Looking at her works on display, one realises it is her formal devices and method of composing imagery (portions of pictures) that lead to the concept of continuous conversations. Two works which consist of clusters of iron pipes covering brick buildings are composed with various views or photographs cut and joined without a linear order. This scheme of image making reinforces her content that is not static, changing and is being a work in progress. The openness of her form adds into her subject, but it also critiques and questions the notion of progress.
Haroon has in the past produced some works about the social and political situations. The new images, even though they seem to be rooted in ‘visual’ transformation of a city, can also be considered comments on the way the social order is being altered by the state. Modification of a city, in the name of welfare and convenience of people, often includes cutting down trees, demolishing small houses of residents belonging to lower middle class and getting rid of footpaths for pedestrians. Thus, development is mainly creating facility for a class that needs roads for its fast-moving vehicles, or a nouveau riche circle that wishes to replicate Lahore into Dubai (with date palms and all). A utopia of sorts.
In her statement Haroon quotes Foucault: “…Utopias are sites with no real places. They are sites that have a general relation of direct or inverted analogy with real/actual scape of society. They present society itself in a perfected former self turned upside down, but in any case these utopias are fundamentally unreal spaces”. In her work, actual sites are transmuted into art, into imaginary locations. Just like the authorities’ aim of transforming a real city into an ideal metropolis, she does this in art — through superimposing various views of a location and creating a new image which, apart from representing the physical area, offers a way of looking at reality.
In our mind’s eye and in our memories, recollections of visual encounters reside in a cluttered mess. Haroon alludes to that state by superimposing pictures on top of each other, thus fabricating a composite vision. This style, echoing the photography-based works of David Hockney from 1982-83, is connected to her subject too. Because the views of interiors of a building or of outside — of construction material, pipe, iron rods, etc. joined together — complements the artist’s approach towards her pictorial language.
While one looks at the still photographs from the city displayed in the gallery, one also experiences video installations/projections on walls outside the gallery space. These works installed outside may be a different medium, yet are not separate from collages put within the gallery. Both are connected through her recurring theme but more than that it is the formal approach that links the two bodies of work. As the video pieces are time-based works, her photographs are joined in a manner that view of a site seems to unfold with a (the briefest) passage of time while a viewer is standing in front of these collages.
It appears the city has not only inspired the artist in the selection of her theme, but it has also influenced her way of working. Like ‘work in progress’ signs put on major road blocks in the city, her technique has also turned her art into ‘work in process’, or work in progress.

▶ _Information_:
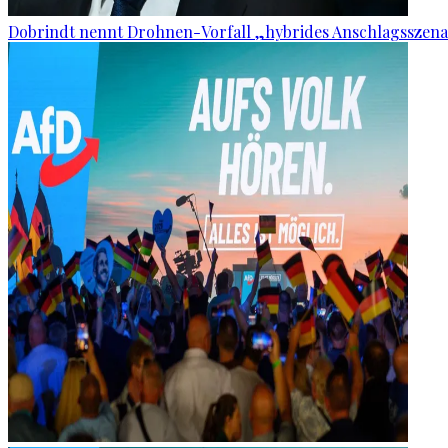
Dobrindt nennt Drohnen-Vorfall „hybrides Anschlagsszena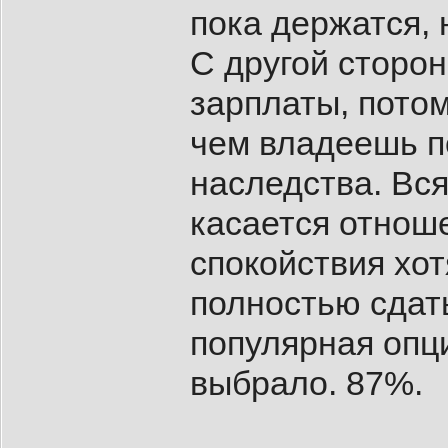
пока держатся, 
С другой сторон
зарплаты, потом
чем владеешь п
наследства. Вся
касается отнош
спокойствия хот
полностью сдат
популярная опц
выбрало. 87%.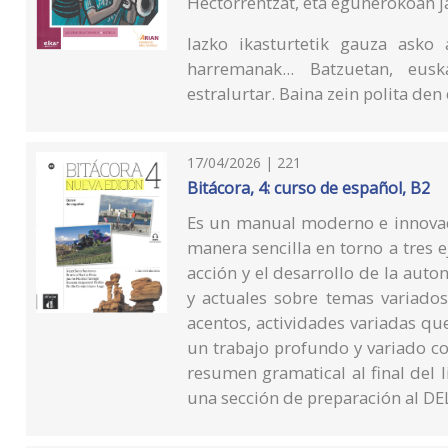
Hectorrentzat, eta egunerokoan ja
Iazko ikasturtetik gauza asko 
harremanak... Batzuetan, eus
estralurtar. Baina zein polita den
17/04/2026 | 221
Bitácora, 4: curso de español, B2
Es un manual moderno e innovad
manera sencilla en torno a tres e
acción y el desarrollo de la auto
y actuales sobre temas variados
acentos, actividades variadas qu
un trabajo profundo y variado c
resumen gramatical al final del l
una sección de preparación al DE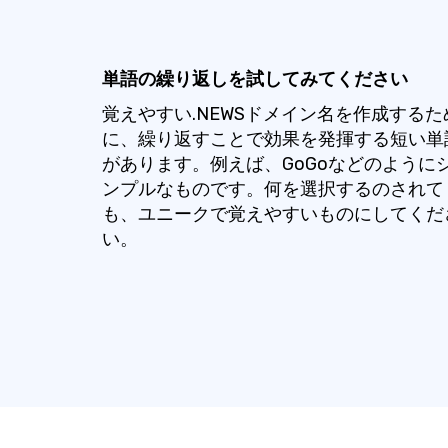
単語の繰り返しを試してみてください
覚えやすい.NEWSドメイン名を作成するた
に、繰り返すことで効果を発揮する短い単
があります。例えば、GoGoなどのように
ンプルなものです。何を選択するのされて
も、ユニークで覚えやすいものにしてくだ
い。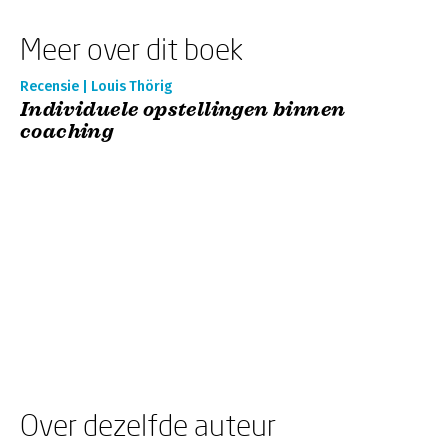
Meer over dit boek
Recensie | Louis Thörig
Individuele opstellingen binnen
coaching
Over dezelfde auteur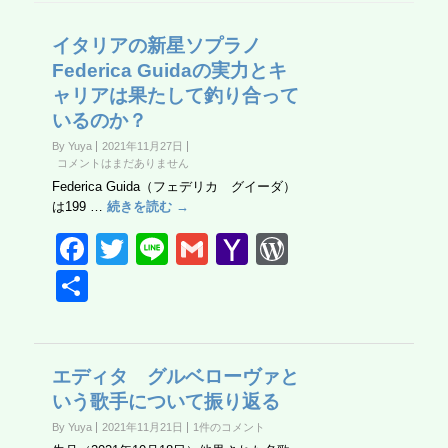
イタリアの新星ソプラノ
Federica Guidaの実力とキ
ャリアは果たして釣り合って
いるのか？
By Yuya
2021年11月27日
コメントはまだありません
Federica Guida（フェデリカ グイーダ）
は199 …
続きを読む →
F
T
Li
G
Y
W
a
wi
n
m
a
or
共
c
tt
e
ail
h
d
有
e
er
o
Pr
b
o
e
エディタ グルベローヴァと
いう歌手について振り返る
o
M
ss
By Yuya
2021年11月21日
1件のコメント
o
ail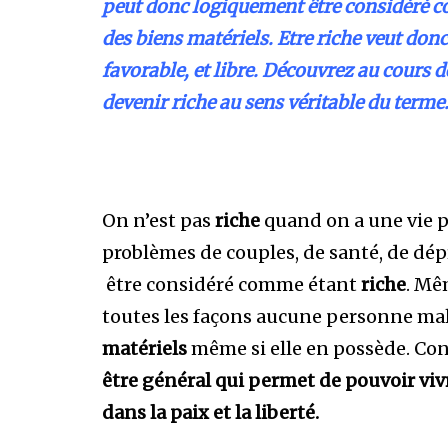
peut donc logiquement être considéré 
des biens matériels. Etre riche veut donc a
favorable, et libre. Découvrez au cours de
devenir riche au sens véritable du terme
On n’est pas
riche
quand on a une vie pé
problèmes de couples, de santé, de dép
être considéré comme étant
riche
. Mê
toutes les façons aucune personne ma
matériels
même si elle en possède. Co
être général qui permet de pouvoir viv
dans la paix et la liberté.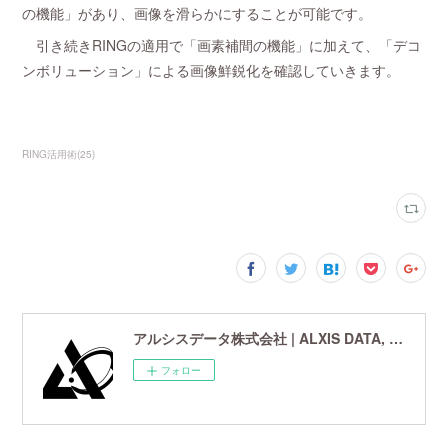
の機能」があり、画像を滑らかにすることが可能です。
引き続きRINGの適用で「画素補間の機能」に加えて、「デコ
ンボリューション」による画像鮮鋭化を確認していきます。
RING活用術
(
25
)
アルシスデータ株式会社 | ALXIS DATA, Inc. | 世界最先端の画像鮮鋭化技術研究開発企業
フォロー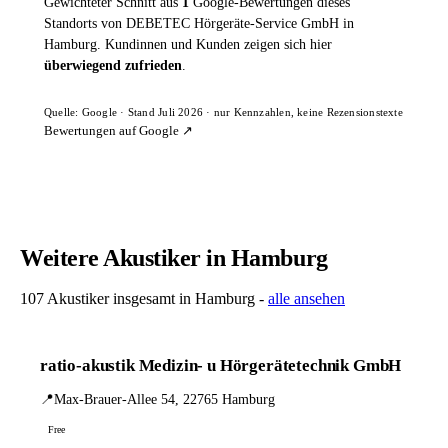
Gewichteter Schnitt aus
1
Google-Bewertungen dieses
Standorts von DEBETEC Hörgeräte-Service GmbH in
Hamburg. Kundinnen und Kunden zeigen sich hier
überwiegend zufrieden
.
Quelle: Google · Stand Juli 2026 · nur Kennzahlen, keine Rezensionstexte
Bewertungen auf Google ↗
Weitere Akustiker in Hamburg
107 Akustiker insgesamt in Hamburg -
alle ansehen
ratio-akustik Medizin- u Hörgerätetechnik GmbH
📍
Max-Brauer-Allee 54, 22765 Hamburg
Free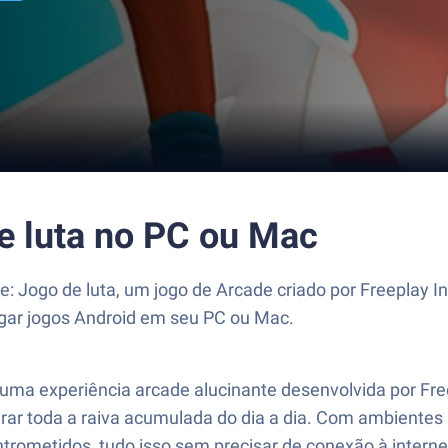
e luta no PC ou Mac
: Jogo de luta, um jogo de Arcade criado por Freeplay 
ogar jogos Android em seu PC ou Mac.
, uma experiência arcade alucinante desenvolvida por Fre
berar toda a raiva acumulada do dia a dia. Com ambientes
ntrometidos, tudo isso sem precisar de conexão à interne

▶ _Aim of the task_: Reproduce the review of Haroon's city artworks, from its first word to its last, keeping every word and punctuation mark unchanged.

▶ _Task solution_:
Looking at her works on display, one realises it is her formal devices and method of composing imagery (portions of pictures) that lead to the concept of continuous conversations. Two works which consist of clusters of iron pipes covering brick buildings are composed with various views or photographs cut and joined without a linear order. This scheme of image making reinforces her content that is not static, changing and is being a work in progress. The openness of her form adds into her subject, but it also critiques and questions the notion of progress.
Haroon has in the past produced some works about the social and political situations. The new images, even though they seem to be rooted in ‘visual’ transformation of a city, can also be considered comments on the way the social order is being altered by the state. Modification of a city, in the name of welfare and convenience of people, often includes cutting down trees, demolishing small houses of residents belonging to lower middle class and getting rid of footpaths for pedestrians. Thus, development is mainly creating facility for a class that needs roads for its fast-moving vehicles, or a nouveau riche circle that wishes to replicate Lahore into Dubai (with date palms and all). A utopia of sorts.
In her statement Haroon quotes Foucault: “…Utopias are sites with no real places. They are sites that have a general relation of direct or inverted analogy with real/actual scape of society. They present society itself in a perfected former self turned upside down, but in any case these utopias are fundamentally unreal spaces”. In her work, actual sites are transmuted into art, into imaginary locations. Just like the authorities’ aim of transforming a real city into an ideal metropolis, she does this in art — through superimposing various views of a location and creating a new image which, apart from representing the physical area, offers a way of looking at reality.
In our mind’s eye and in our memories, recollections of visual encounters reside in a cluttered mess. Haroon alludes to that state by superimposing pictures on top of each other, thus fabricating a composite vision. This style, echoing the photography-based works of David Hockney from 1982-83, is connected to her subject too. Because the views of interiors of a building or of outside — of construction material, pipe, iron rods, etc. joined together — complements the artist’s approach towards her pictorial language.
While one looks at the still photographs from the city displayed in the gallery, one also experiences video installations/projections on walls outside the gallery space. These works installed outside may be a different medium, yet are not separate from collages put within the gallery. Both are connected through her recurring theme but more than that it is the formal approach that links the two bodies of work. As the video pieces are time-based works, her photographs are joined in a manner that view of a site seems to unfold with a (the briefest) passage of time while a viewer is standing in front of these collages.
It appears the city has not only inspired the artist in the selection of her theme, but it has also influenced her way of working. Like ‘work in progress’ signs put on major road blocks in the city, her technique has also turned her art into ‘work in process’, or work in progress.